Amir Chand Jagdish Kumar (Exports) finished its Rs 440 crore IPO fully subscribed, with non-institutional investors showing significant interest. The basmati rice and FMCG exporter offered shares at Rs 201-212, valuing the company at roughly Rs 2,200 crore. Early signals suggest possible listing gains, but the company faces scrutiny over its valuation compared to peers, high debt levels, and a general market trend where many recent IPOs trade below their debut prices.

The Oversubscribed Debut

Amir Chand Jagdish Kumar (Exports) completed its Rs 440 crore initial public offering, which was subscribed 2.45 times by the final day. Non-institutional investors showed strong demand, subscribing their portion 9.53 times. Qualified Institutional Buyers (QIBs) took 93% of their allocation, and Retail Individual Investors (RIIs) subscribed 100%. The company had already raised Rs 60 crore from anchor investors at Rs 212 per share. Priced between Rs 201-212, the IPO values the company at about Rs 2,200 crore and is set to list on April 2, 2026. Current Grey Market Premium (GMP) of Rs 6.5 to Rs 8 indicates a potential listing gain of 3-4%.

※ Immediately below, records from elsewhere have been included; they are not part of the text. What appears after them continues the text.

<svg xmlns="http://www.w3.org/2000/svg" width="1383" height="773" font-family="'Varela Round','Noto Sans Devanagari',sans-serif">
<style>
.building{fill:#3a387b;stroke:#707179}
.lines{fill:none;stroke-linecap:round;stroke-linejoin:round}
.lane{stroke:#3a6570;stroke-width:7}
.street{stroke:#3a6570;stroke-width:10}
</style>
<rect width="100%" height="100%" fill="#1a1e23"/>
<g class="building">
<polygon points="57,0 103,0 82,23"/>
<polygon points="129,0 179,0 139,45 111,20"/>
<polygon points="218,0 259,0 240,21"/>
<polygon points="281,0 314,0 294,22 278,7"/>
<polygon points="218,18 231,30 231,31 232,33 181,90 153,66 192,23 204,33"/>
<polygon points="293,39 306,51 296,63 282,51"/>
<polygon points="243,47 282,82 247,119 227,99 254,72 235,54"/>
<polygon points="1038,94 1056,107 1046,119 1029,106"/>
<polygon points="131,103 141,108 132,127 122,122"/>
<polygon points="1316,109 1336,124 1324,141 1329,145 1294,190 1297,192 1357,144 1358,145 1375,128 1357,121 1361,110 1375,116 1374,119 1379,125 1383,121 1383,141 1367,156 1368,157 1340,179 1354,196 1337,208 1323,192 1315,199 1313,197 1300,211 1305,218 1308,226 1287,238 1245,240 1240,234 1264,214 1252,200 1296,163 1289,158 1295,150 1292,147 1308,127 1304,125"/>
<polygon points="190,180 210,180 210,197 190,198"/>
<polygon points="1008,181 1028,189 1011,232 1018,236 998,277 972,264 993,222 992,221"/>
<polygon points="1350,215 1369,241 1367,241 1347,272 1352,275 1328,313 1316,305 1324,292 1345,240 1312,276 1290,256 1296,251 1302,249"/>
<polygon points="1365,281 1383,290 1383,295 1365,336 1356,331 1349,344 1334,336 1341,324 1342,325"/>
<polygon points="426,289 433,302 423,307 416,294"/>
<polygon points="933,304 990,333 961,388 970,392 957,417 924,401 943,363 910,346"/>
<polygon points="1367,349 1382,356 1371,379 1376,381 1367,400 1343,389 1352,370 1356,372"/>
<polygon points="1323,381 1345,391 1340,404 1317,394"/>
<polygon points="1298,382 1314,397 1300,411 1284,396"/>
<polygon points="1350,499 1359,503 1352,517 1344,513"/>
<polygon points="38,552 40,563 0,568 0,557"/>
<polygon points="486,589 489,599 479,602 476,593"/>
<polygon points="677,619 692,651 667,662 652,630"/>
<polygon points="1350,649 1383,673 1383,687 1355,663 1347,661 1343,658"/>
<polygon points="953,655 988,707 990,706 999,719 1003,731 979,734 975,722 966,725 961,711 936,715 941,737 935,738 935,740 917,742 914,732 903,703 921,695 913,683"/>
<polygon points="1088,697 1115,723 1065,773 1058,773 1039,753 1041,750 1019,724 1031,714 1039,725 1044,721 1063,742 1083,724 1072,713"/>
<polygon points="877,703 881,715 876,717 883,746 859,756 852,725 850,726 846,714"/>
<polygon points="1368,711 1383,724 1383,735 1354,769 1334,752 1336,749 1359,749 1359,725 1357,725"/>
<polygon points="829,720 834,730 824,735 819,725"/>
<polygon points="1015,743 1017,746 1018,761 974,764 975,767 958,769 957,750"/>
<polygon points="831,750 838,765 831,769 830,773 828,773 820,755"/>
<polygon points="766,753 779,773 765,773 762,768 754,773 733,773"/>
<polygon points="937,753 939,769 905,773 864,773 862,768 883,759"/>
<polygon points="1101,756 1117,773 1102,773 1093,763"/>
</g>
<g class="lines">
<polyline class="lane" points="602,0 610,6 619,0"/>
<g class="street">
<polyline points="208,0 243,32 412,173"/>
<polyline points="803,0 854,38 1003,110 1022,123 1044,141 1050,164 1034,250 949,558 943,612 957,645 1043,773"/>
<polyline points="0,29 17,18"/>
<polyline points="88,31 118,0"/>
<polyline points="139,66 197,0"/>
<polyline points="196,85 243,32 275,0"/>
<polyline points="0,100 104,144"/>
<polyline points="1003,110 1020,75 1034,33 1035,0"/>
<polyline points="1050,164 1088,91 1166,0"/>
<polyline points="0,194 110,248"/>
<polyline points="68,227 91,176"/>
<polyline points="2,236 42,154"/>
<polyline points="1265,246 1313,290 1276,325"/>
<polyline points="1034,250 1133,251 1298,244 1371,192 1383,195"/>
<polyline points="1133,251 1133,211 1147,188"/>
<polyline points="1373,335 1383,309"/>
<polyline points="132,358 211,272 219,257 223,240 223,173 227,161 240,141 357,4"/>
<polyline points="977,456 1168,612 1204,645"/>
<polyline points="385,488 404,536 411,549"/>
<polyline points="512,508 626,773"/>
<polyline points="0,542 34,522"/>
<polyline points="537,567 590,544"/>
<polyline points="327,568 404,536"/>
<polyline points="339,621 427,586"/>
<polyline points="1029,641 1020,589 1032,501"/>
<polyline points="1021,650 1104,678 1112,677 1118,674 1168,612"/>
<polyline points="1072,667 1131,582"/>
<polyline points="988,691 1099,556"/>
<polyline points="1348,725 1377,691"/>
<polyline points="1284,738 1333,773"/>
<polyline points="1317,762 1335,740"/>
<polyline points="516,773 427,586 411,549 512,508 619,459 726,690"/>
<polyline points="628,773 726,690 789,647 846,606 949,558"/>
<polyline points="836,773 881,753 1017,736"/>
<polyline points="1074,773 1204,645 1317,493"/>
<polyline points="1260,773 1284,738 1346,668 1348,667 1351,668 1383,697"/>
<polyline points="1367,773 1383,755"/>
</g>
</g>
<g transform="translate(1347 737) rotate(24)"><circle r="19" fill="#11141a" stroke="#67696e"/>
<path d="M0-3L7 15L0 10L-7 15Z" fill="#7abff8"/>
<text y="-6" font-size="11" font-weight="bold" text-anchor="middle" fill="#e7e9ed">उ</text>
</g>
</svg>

Valuation and Competitive Positioning

Although subscription numbers seem strong, Amir Chand Jagdish Kumar (Exports)'s valuation is worth examining against peers. Its post-IPO Price-to-Earnings (P/E) ratio is about 22.56 times, valuing it at roughly Rs 2,195 crore. This is higher than KRBL Ltd, another major basmati exporter trading at a P/E of around 10.72x. LT Foods Ltd, maker of the 'Suhana' brand, has a P/E near 20.63x-20.93x. This puts Amir Chand Jagdish Kumar at the higher end of valuations for similar companies, even though it has a smaller market cap. The Indian basmati rice market is expected to grow modestly at a 1.30% CAGR from 2026 to 2035, suggesting the IPO valuation relies heavily on future growth. Diversifying into FMCG staples is strategic but means entering a crowded market with many established competitors.

The Bear Case: Debt, Capacity, and Market Realities

Investors are also concerned about the company's debt levels. Amir Chand Jagdish Kumar (Exports) has a Debt-to-Equity ratio of 2.07, with Rs 784 crore in borrowings as of FY2025. This is much higher than peers like KRBL, which usually have lower debt. The company also operates at about 50% of its installed capacity. Reaching higher utilization might require significant investment, potentially straining finances further. India's IPO market also presents a warning: about 75% of mainboard IPOs and 70% of SME listings in FY2026 are trading below their issue prices. Average listing gains have shrunk, with many companies falling after listing due to high valuations and more cautious investor sentiment. The company's net profit margin was 3.04% in FY2025, a thin figure. Its Return on Equity (ROE) of 17.61% needs to improve to justify the current valuation, especially given its high debt and limited current contribution from diversified revenue.

Future Outlook and Fund Deployment

The Rs 440 crore raised from the IPO will mainly support working capital needs and general corporate activities, aiming to lessen reliance on borrowing. This capital is vital for the basmati rice business, which needs substantial funds for procuring paddy and managing inventory. The company plans to expand its distribution network and use its "Aeroplane" brand for new FMCG products. While its integrated model and growing brand range offer a base, success will depend on executing its diversification plan in a competitive market and managing its debt effectively. Analyst views are divided: some suggest subscribing based on growth prospects, while others advise avoiding the stock due to valuation, high debt, and governance issues such as the absence of product liability insurance.